TEXT PROVIDED:

-----

The language is largely head-marking; however, reduplication of an adjectival stem tends to show dependent-marking, as it often expresses the plurality of the noun it describes.
1. shāk tōl "good man"
2. shāk tōltōl "good men"

=== Pronominal morphology ===
Object pronouns are prefixed to verbs, while subject pronouns are suffixed. There are independent forms of each pronoun as well: in the first person singular and plural, this form appears to be distinct from either affix, but in the second and third persons, the affixes seem to be related to the independent forms.

Grammatical gender appears not to occur in Atakapa, though evidence for it in nearby languages (e.g. Chitimacha) has been found.

The following table of pronominal forms is presented in Swanton (1919).

| Number | Person | Independent | Objective | Subjective |
| Singular | 1 | wi | hi- | -ō |
| 2 | na | na-, n- |  |
| 3 | ha | ha- |  |
| Indefinite |  | hi- |  |
| Plural | 1 | yūkit | ic- | -tse |
| 2 | nakit | nak- | -tem |
| 3 | hakit | hak- | -ūl, -ti (with intransitives) |

In addition, Swanton notes the existence of a reflexive prefix hat- and a reciprocal prefix hak-. However, the reflexive form may be a circumfix rather than a prefix: Kaufman cites the example of hat-yul-šo ("paint themselves"), in which both hat- and -šo indicate reflexivity.

-----

EXERCISE OBJECTIVE:
List every independent pronoun form in the table of the Atakapa grammar passage above.

AVAILABLE DATA:
-----

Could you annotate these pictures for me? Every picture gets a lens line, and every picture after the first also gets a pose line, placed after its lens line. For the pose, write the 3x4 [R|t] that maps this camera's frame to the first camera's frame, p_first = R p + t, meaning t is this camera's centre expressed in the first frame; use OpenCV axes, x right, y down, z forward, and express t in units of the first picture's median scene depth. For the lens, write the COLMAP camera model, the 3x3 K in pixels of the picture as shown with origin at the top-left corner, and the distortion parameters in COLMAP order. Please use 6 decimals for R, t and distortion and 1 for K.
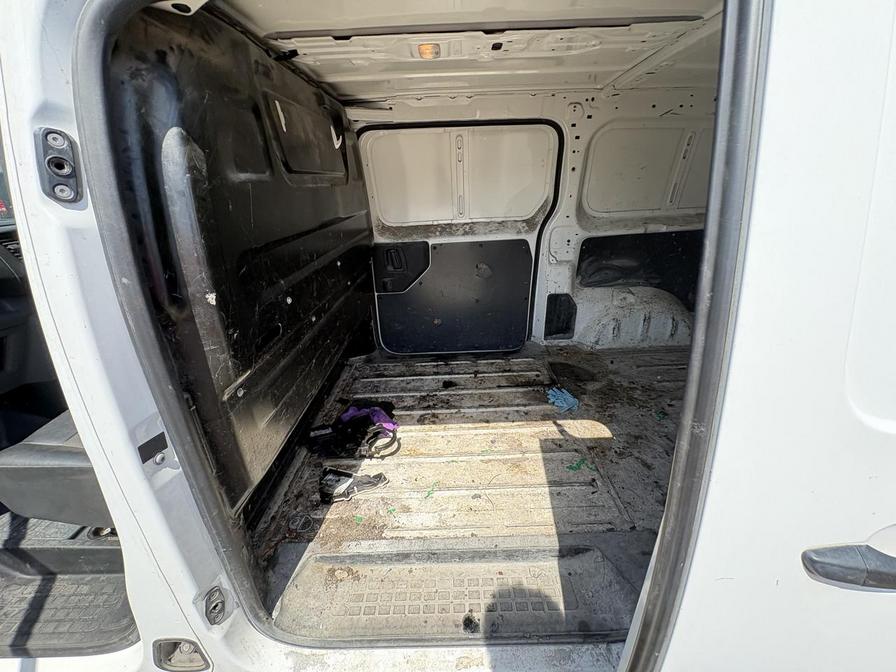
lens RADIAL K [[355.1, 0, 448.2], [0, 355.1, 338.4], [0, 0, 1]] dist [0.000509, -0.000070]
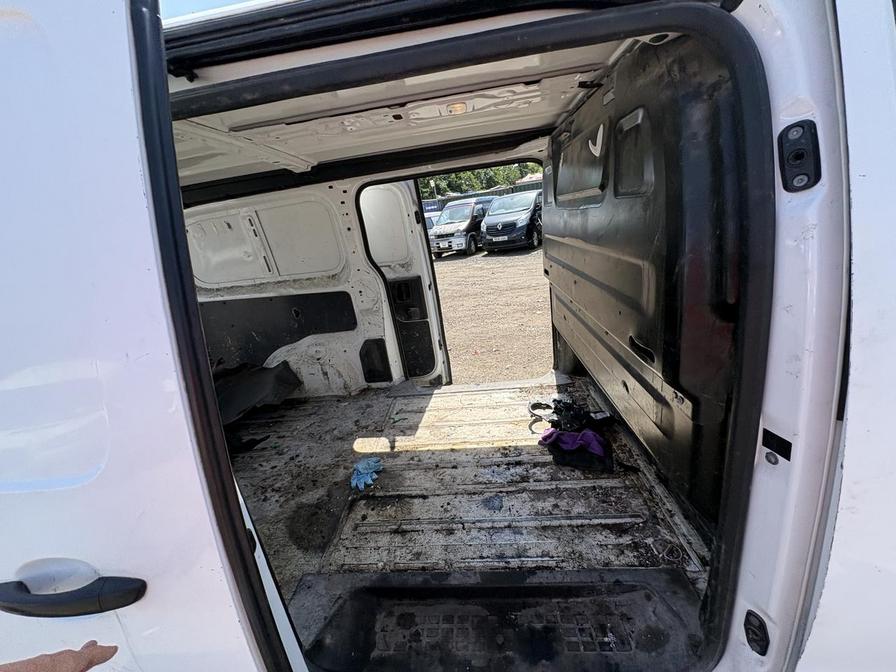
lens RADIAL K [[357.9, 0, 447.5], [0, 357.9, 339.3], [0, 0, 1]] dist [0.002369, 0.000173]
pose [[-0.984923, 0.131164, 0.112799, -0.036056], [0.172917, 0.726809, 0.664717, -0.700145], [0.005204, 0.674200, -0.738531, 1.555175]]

-----

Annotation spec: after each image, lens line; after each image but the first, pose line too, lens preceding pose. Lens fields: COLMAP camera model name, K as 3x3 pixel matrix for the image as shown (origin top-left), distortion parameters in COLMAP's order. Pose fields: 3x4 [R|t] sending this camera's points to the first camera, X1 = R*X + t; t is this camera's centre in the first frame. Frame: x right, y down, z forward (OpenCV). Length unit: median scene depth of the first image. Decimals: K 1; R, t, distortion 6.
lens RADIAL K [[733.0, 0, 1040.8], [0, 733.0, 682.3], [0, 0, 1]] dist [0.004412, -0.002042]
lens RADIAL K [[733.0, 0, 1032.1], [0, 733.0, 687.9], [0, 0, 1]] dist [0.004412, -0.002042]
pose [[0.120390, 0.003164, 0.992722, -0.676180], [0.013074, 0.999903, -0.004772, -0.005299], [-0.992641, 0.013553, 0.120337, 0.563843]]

-----

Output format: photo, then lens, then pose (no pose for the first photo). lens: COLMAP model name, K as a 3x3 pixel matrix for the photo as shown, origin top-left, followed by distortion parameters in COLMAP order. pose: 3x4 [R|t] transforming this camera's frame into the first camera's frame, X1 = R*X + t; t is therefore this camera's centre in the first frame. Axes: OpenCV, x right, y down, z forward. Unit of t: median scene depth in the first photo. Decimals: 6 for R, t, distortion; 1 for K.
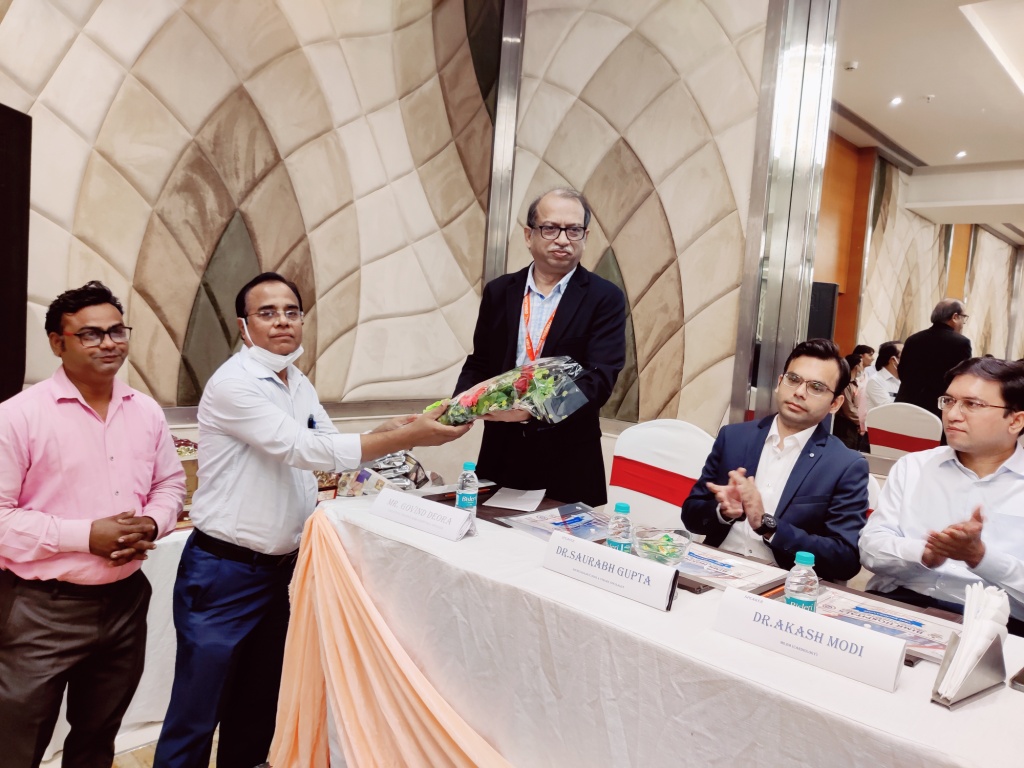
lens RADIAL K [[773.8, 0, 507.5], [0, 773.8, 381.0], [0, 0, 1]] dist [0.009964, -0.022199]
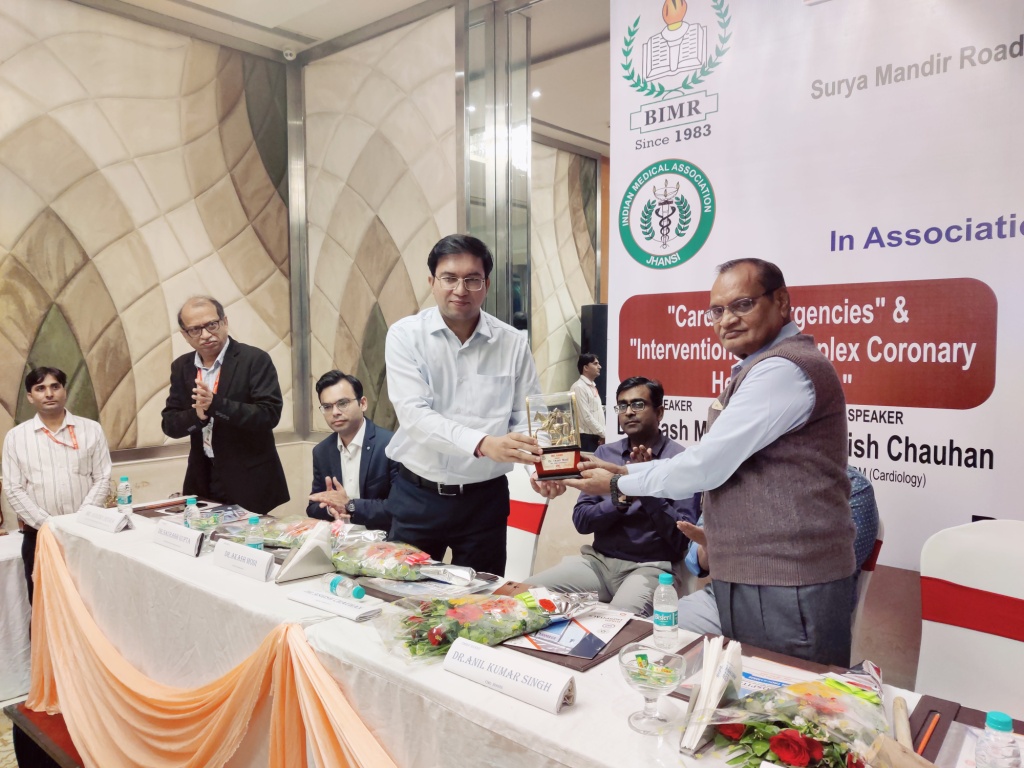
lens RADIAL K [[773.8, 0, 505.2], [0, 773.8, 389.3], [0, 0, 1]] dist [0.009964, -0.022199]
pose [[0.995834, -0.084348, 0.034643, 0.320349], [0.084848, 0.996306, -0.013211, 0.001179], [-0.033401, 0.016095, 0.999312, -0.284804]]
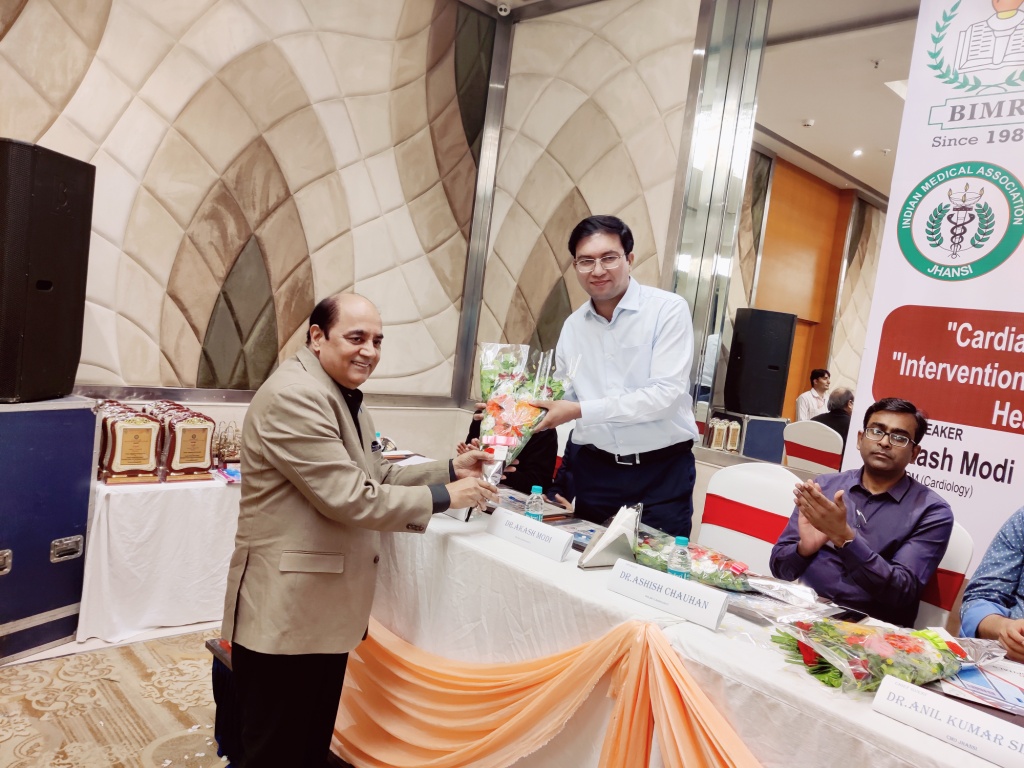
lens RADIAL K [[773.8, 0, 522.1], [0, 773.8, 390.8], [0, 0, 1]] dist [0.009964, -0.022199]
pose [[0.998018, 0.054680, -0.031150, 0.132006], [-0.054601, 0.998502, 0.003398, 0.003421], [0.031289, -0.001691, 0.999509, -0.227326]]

-----

EXPECTED OUTPUT:
wi, na, ha, yūkit, nakit, hakit